### ЗАДАНИЕ 1:
Повторите слово в слово все строки с классификацией живых организмов, от царства до обиходного названия. Изображения в ответ не включайте.

### ОТРЫВОК:
Юрий Олеша и Всеволод Мейерхольд в работе над спектаклем «Список благодеяний» - Виолетта Гудкова
Шрифт:
Интервал:
Закладка:
Мейерхольд настаивает на укрупнении тем, образов («Нужно Олешу превратить в Достоевского»), говорит о «трагическом нагромождении» событий и решений. Особое внимание режиссер уделяет выстраиванию образа центральной героини (это хорошо видно из сохранившихся материалов репетиций). З. Райх пишет в дни репетиций подруге: «Я работаю, как дьявол, над новой своей ролью — грандиозной, точно Гамлет, — и волнуюсь безумно»[376].
В сцене Лели с Маржеретом Мейерхольд предлагает увидеть «жесты античной трагедии»: «<…> заломила руки. Тут нужно, чтобы косточки застучали». «Кажется, что она сейчас выбежит вон, на воздух, или головой разобьет стекло и просунет голову. Это то, что в античной трагедии — шли, ломали руки: „Боже мой!..“» Еще параллели, называемые Мейерхольдом при работе с актрисой над ролью Гончаровой: святой Себастиан, Жанна д’Арк, ибсеновская Нора, тень Гамлета. Одна из самых важных и, казалось бы, неожиданных ассоциаций: в финале должна возникнуть «тень Маяковского», то есть гибель Лели должна быть воспринята как самоубийство.
Поражает прозрачная ясность и одновременно глубина метафоричности мизансценического языка режиссера, достигаемая простейшими театральными приемами.
Семантика сцены обыгрывается Мейерхольдом с уверенной свободой зрелого мастера. Произнося поэтические реплики о дождливом осеннем Париже, ее мечте, героиня «вворачивает лампочку в бра», для чего забирается на стол, то есть она поднята над планшетом сцены, вознесена над приземленной собеседницей. В сцене примерки серебряного платья Лелю, преображенную и победительную, предъявляет, выводя за руку из-за ширм к зеркалу, Трегубова — на реплике о том, что «он был лебедем, этот одинокий гордый утенок». Татаров произносит будничные слова о «свете, который вредит его зрению», сидя спиной к публике, прячась в тени. Но свет ассоциируется с истиной, точно так же, как тень — с ложью, и т. д.

### ДАННЫЕ:
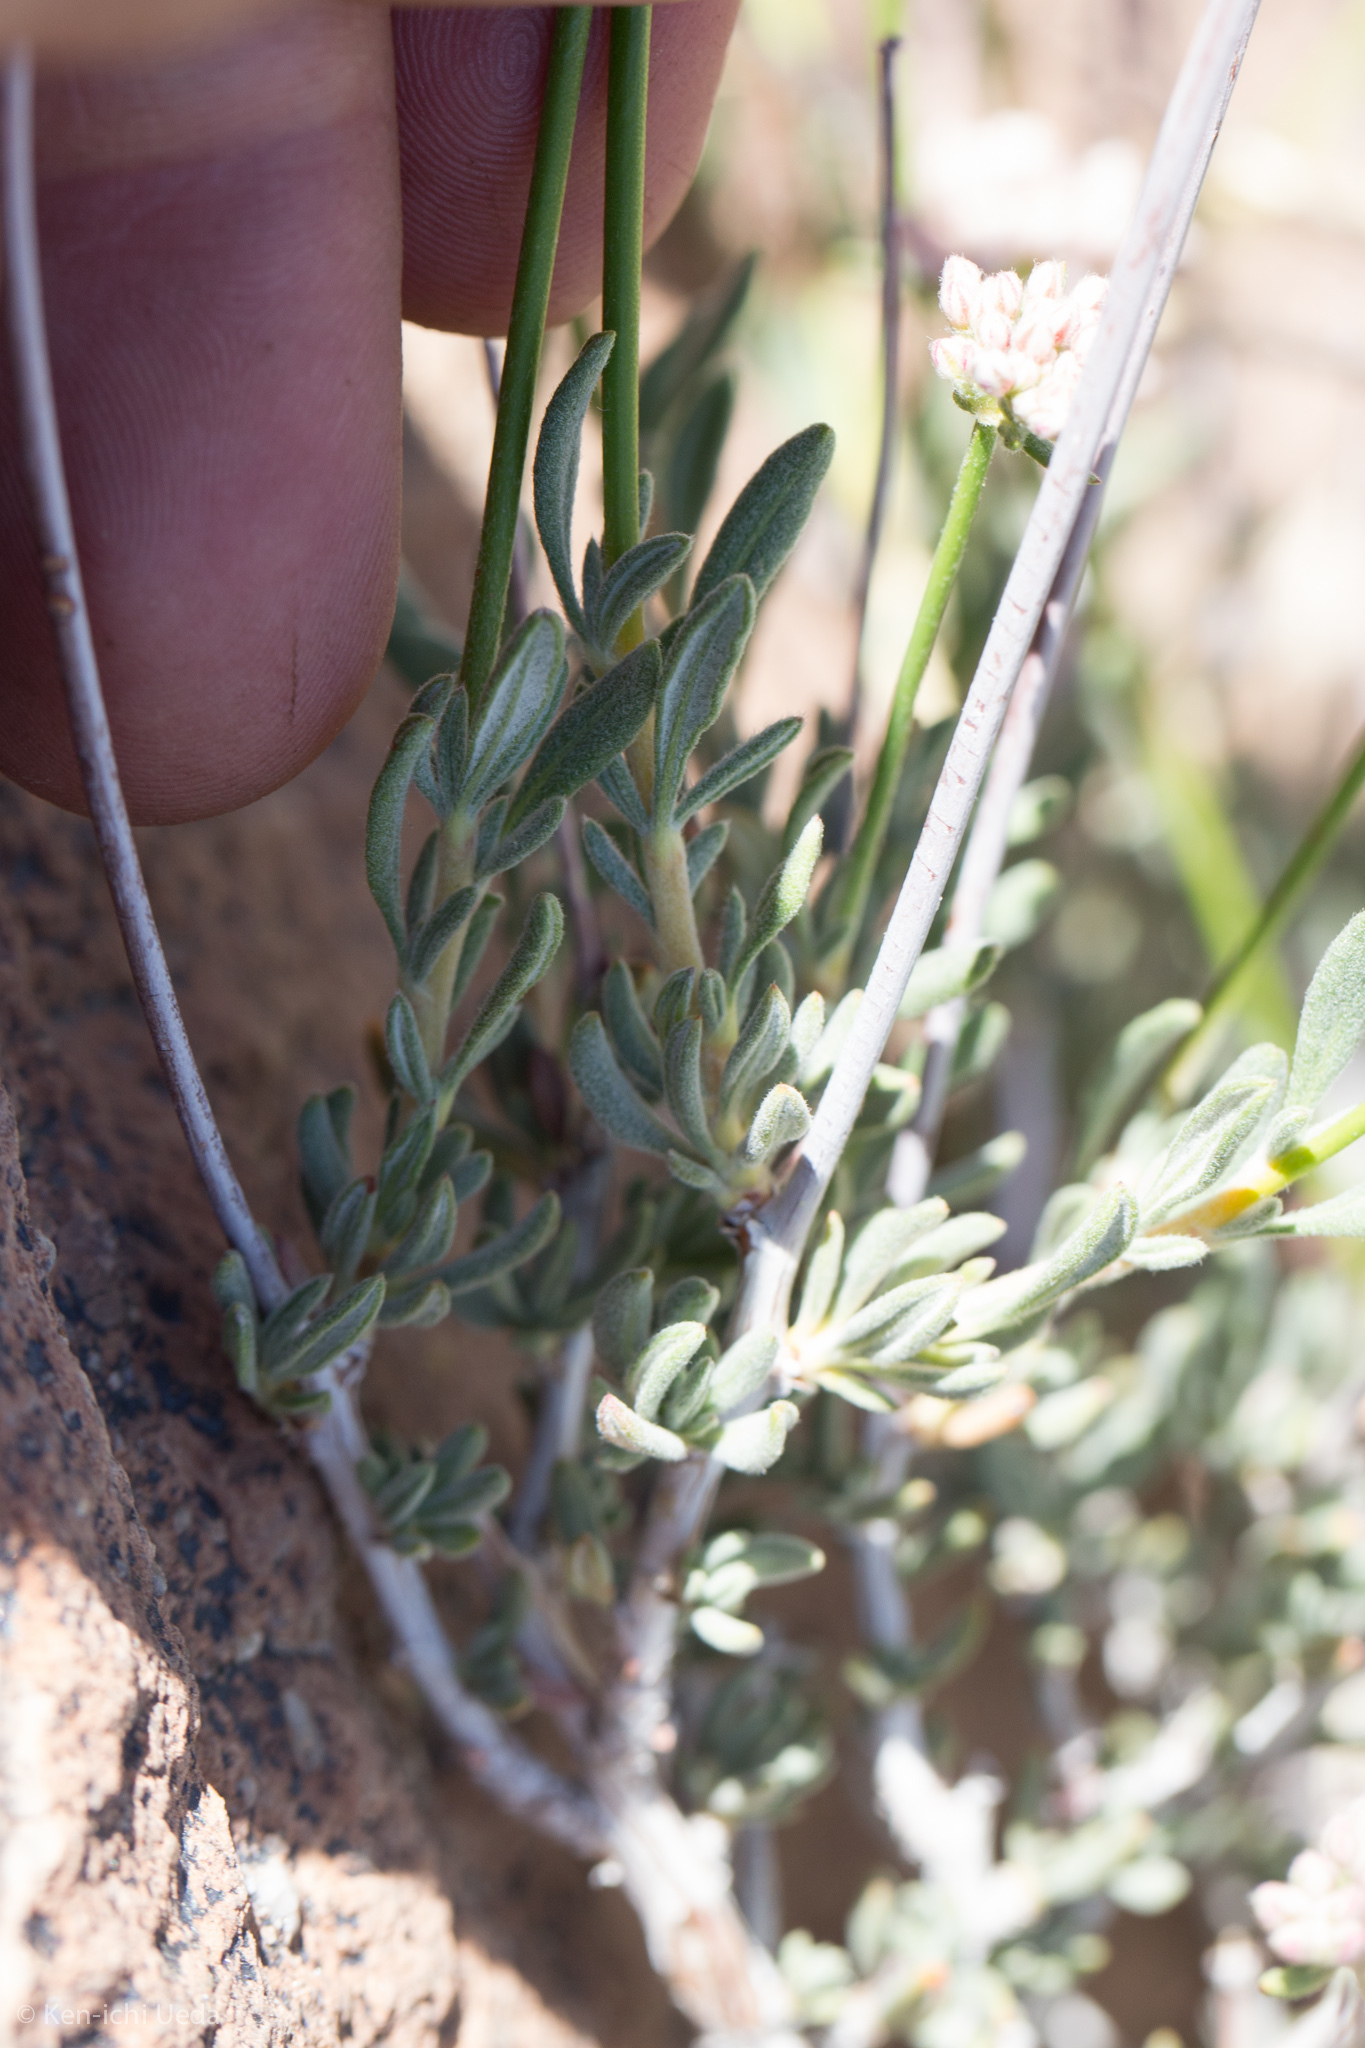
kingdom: Plantae
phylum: Tracheophyta
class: Magnoliopsida
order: Caryophyllales
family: Polygonaceae
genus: Eriogonum
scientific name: Eriogonum fasciculatum
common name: California wild buckwheat
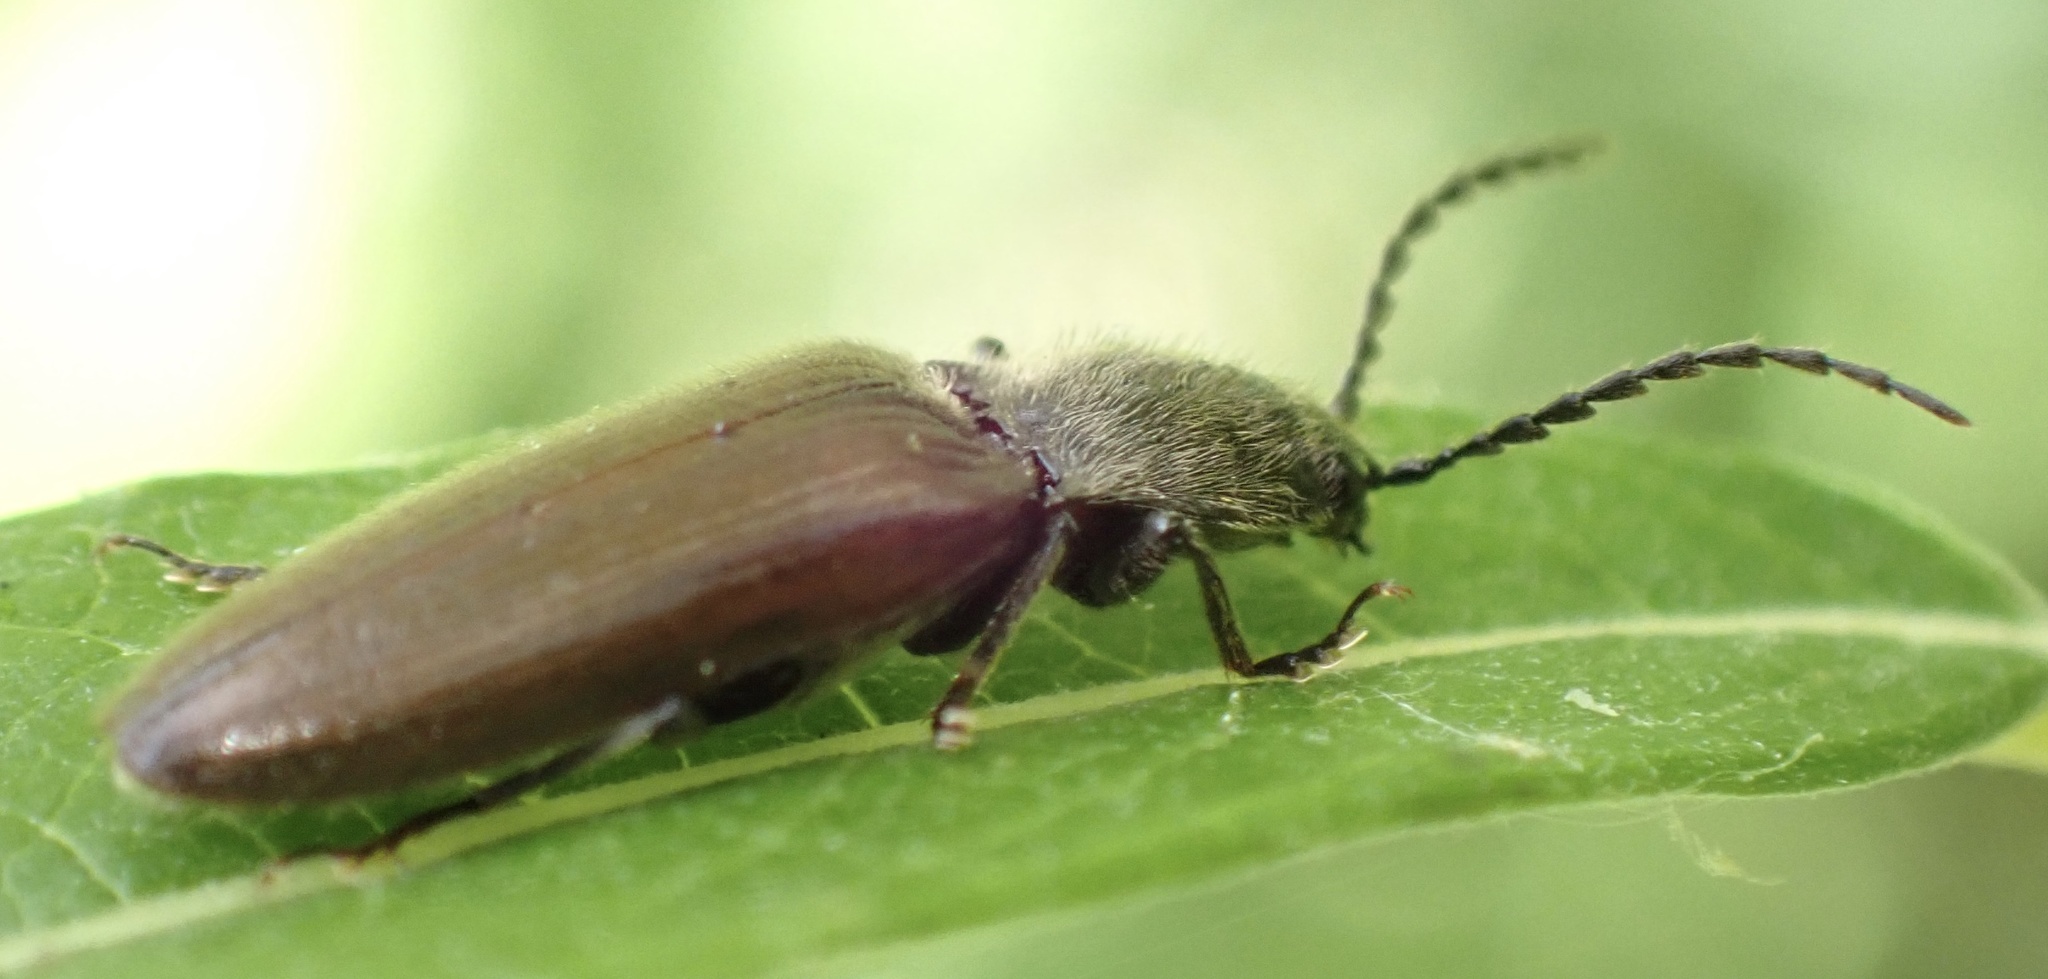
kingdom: Animalia
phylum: Arthropoda
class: Insecta
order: Coleoptera
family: Elateridae
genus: Hemicrepidius
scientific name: Hemicrepidius niger
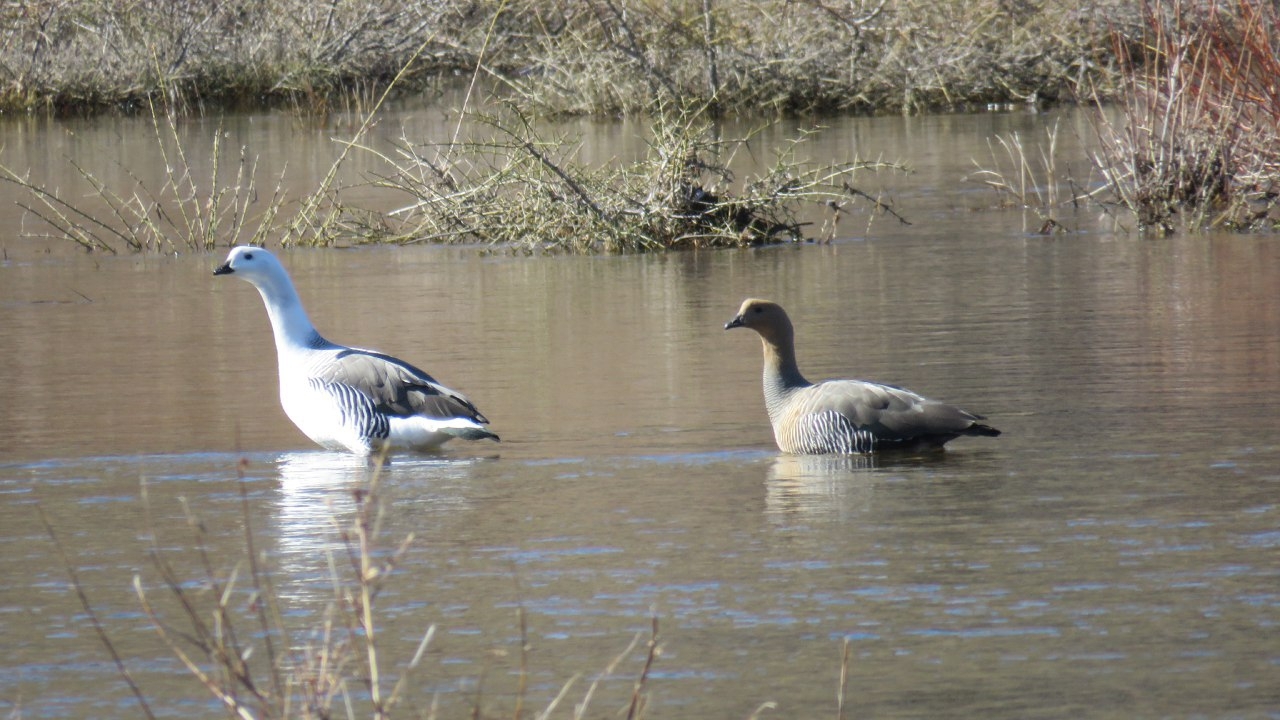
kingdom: Animalia
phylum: Chordata
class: Aves
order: Anseriformes
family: Anatidae
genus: Chloephaga
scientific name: Chloephaga picta
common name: Upland goose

### ЗАДАНИЕ 2:
Воспроизведите без изменений фрагмент отрывка о работе Мейерхольда над спектаклем от «Поражает прозрачная ясность» до «ложью, и т. д.».

### ОТВЕТ 1:
kingdom: Plantae
phylum: Tracheophyta
class: Magnoliopsida
order: Caryophyllales
family: Polygonaceae
genus: Eriogonum
scientific name: Eriogonum fasciculatum
common name: California wild buckwheat
kingdom: Animalia
phylum: Arthropoda
class: Insecta
order: Coleoptera
family: Elateridae
genus: Hemicrepidius
scientific name: Hemicrepidius niger
kingdom: Animalia
phylum: Chordata
class: Aves
order: Anseriformes
family: Anatidae
genus: Chloephaga
scientific name: Chloephaga picta
common name: Upland goose

### ОТВЕТ 2:
Поражает прозрачная ясность и одновременно глубина метафоричности мизансценического языка режиссера, достигаемая простейшими театральными приемами.
Семантика сцены обыгрывается Мейерхольдом с уверенной свободой зрелого мастера. Произнося поэтические реплики о дождливом осеннем Париже, ее мечте, героиня «вворачивает лампочку в бра», для чего забирается на стол, то есть она поднята над планшетом сцены, вознесена над приземленной собеседницей. В сцене примерки серебряного платья Лелю, преображенную и победительную, предъявляет, выводя за руку из-за ширм к зеркалу, Трегубова — на реплике о том, что «он был лебедем, этот одинокий гордый утенок». Татаров произносит будничные слова о «свете, который вредит его зрению», сидя спиной к публике, прячась в тени. Но свет ассоциируется с истиной, точно так же, как тень — с ложью, и т. д.